══ Supplied data

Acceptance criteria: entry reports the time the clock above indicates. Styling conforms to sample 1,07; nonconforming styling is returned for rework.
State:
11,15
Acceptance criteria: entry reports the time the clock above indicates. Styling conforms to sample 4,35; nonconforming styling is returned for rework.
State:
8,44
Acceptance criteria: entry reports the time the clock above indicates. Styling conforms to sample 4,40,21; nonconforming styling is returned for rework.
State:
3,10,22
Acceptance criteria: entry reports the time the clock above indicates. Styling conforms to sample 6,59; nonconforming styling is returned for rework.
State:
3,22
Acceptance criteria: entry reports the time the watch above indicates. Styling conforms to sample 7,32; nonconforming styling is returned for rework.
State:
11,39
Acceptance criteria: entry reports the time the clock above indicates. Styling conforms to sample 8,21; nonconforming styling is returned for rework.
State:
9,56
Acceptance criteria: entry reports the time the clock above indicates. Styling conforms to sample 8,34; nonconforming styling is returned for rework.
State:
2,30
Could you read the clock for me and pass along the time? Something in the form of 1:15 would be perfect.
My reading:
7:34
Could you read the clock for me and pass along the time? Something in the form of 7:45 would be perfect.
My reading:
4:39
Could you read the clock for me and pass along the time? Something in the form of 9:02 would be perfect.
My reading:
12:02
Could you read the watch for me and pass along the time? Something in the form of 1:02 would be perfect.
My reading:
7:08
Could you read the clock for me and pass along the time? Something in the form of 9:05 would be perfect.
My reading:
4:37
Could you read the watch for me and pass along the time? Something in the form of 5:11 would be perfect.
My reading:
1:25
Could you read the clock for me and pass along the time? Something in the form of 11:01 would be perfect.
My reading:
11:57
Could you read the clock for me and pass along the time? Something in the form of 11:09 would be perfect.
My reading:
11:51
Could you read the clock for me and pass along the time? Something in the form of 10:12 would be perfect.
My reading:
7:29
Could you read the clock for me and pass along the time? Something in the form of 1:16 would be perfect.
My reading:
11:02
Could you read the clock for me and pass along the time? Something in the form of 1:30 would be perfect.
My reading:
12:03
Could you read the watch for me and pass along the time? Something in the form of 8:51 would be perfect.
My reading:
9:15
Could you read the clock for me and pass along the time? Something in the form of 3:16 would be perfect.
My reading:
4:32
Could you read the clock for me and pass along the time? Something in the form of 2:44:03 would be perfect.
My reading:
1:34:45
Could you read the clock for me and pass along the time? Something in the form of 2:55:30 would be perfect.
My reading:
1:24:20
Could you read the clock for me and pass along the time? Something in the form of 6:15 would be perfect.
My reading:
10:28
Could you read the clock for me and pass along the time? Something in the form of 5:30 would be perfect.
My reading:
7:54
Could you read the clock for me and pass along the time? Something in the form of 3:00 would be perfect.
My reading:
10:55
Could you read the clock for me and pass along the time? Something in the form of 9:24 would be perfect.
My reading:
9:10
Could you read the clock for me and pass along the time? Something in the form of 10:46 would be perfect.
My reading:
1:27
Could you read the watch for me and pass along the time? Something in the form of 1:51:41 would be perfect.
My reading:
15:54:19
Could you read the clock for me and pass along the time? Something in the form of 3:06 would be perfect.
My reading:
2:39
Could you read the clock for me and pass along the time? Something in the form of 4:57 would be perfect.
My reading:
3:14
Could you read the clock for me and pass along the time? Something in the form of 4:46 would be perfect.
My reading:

════

Set every line of the items above into a numbered list, leaving out blank lines.

1. Acceptance criteria: entry reports the time the clock above indicates. Styling conforms to sample 1,07; nonconforming styling is returned for rework.
2. State:
3. 11,15
4. Acceptance criteria: entry reports the time the clock above indicates. Styling conforms to sample 4,35; nonconforming styling is returned for rework.
5. State:
6. 8,44
7. Acceptance criteria: entry reports the time the clock above indicates. Styling conforms to sample 4,40,21; nonconforming styling is returned for rework.
8. State:
9. 3,10,22
10. Acceptance criteria: entry reports the time the clock above indicates. Styling conforms to sample 6,59; nonconforming styling is returned for rework.
11. State:
12. 3,22
13. Acceptance criteria: entry reports the time the watch above indicates. Styling conforms to sample 7,32; nonconforming styling is returned for rework.
14. State:
15. 11,39
16. Acceptance criteria: entry reports the time the clock above indicates. Styling conforms to sample 8,21; nonconforming styling is returned for rework.
17. State:
18. 9,56
19. Acceptance criteria: entry reports the time the clock above indicates. Styling conforms to sample 8,34; nonconforming styling is returned for rework.
20. State:
21. 2,30
22. Could you read the clock for me and pass along the time? Something in the form of 1:15 would be perfect.
23. My reading:
24. 7:34
25. Could you read the clock for me and pass along the time? Something in the form of 7:45 would be perfect.
26. My reading:
27. 4:39
28. Could you read the clock for me and pass along the time? Something in the form of 9:02 would be perfect.
29. My reading:
30. 12:02
31. Could you read the watch for me and pass along the time? Something in the form of 1:02 would be perfect.
32. My reading:
33. 7:08
34. Could you read the clock for me and pass along the time? Something in the form of 9:05 would be perfect.
35. My reading:
36. 4:37
37. Could you read the watch for me and pass along the time? Something in the form of 5:11 would be perfect.
38. My reading:
39. 1:25
40. Could you read the clock for me and pass along the time? Something in the form of 11:01 would be perfect.
41. My reading:
42. 11:57
43. Could you read the clock for me and pass along the time? Something in the form of 11:09 would be perfect.
44. My reading:
45. 11:51
46. Could you read the clock for me and pass along the time? Something in the form of 10:12 would be perfect.
47. My reading:
48. 7:29
49. Could you read the clock for me and pass along the time? Something in the form of 1:16 would be perfect.
50. My reading:
51. 11:02
52. Could you read the clock for me and pass along the time? Something in the form of 1:30 would be perfect.
53. My reading:
54. 12:03
55. Could you read the watch for me and pass along the time? Something in the form of 8:51 would be perfect.
56. My reading:
57. 9:15
58. Could you read the clock for me and pass along the time? Something in the form of 3:16 would be perfect.
59. My reading:
60. 4:32
61. Could you read the clock for me and pass along the time? Something in the form of 2:44:03 would be perfect.
62. My reading:
63. 1:34:45
64. Could you read the clock for me and pass along the time? Something in the form of 2:55:30 would be perfect.
65. My reading:
66. 1:24:20
67. Could you read the clock for me and pass along the time? Something in the form of 6:15 would be perfect.
68. My reading:
69. 10:28
70. Could you read the clock for me and pass along the time? Something in the form of 5:30 would be perfect.
71. My reading:
72. 7:54
73. Could you read the clock for me and pass along the time? Something in the form of 3:00 would be perfect.
74. My reading:
75. 10:55
76. Could you read the clock for me and pass along the time? Something in the form of 9:24 would be perfect.
77. My reading:
78. 9:10
79. Could you read the clock for me and pass along the time? Something in the form of 10:46 would be perfect.
80. My reading:
81. 1:27
82. Could you read the watch for me and pass along the time? Something in the form of 1:51:41 would be perfect.
83. My reading:
84. 15:54:19
85. Could you read the clock for me and pass along the time? Something in the form of 3:06 would be perfect.
86. My reading:
87. 2:39
88. Could you read the clock for me and pass along the time? Something in the form of 4:57 would be perfect.
89. My reading:
90. 3:14
91. Could you read the clock for me and pass along the time? Something in the form of 4:46 would be perfect.
92. My reading:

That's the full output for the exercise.